Historically, oil and gas reserves definitions have included the term "reasonable certainty" when describing the standard of high confidence/low uncertainty for a conservative estimate of future recovery from an accumulation. In 2008, the U.S. Securities and Exchange Commission (SEC), one source for such definitions and regulations, changed its rules on oil and gas reserves, and moved from a more rules-based approach to a more principles-based approach. While the SEC regulations both before and after this change incorporated the term "reasonable certainty", the philosophical change from rules-based to principles-based regulation puts more responsibility on the reserves evaluator to understand the uncertainties in the reserves estimation and to "get it right".
This paper examines the stated definition of reasonable certainty as well as the effective definition based on how the regulations were interpreted under the prior rules-based system. Examples of prior methods of regulatory controls, under a rules-based system, that no longer fit under a principles-based system are noted. The paper then examines the current definition. The overprint of a principles-based regulatory system must be considered to understand how such an approach will impact the effective definition under the current rules. The insights from the financial and legal communities are examined for their learnings where other forms of regulations underwent this same philosophical change. This examination describes how rules-based systems are more "input control" focused, while principles-based systems focus more on "outcomes".

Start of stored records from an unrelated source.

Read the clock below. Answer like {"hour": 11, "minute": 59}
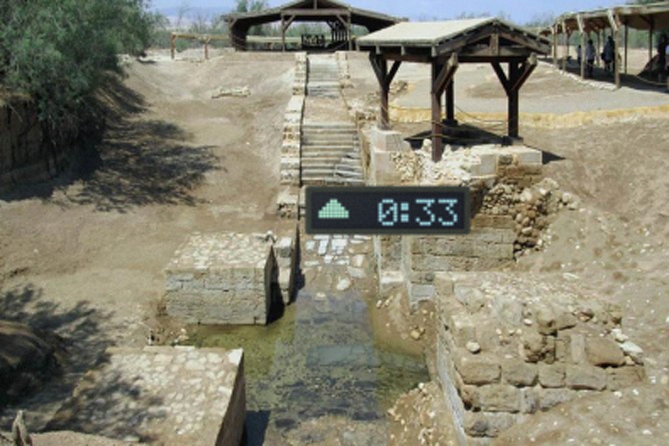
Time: {"hour": 0, "minute": 33}
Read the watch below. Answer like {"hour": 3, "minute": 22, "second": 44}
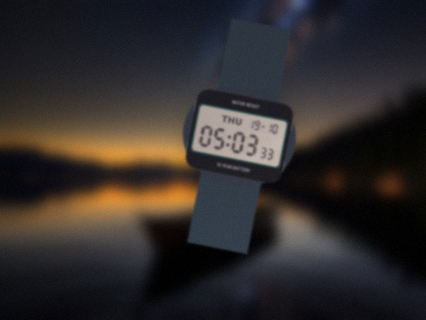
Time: {"hour": 5, "minute": 3, "second": 33}
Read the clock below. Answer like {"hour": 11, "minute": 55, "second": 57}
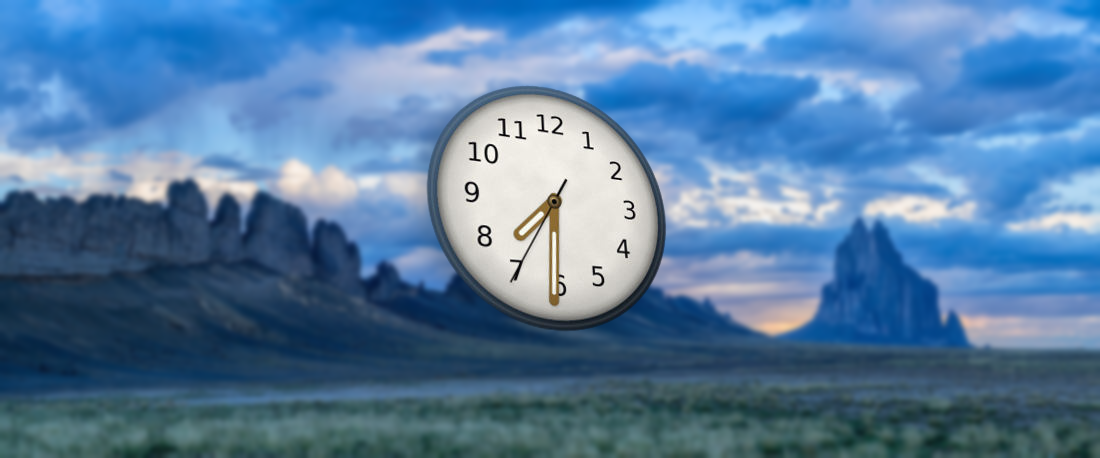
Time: {"hour": 7, "minute": 30, "second": 35}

Next the paper suggests how the reserves evaluator should apply this understanding of the new principles-based rules. The evaluator is now more responsible to understand the range of uncertainty in reserves estimates and to ensure that the outcome (the proved reserves estimate) satisfies the regulations. Also the paper discusses key tests to demonstrate that the correct outcome, a reasonably certain volume, has been achieved. After 30 years of well-established practices, the responsible reserves evaluator has examined changes as they evolved in then-current regulation text. Now the evaluator needs to additionally consider changes based on the implications of principles-based regulations.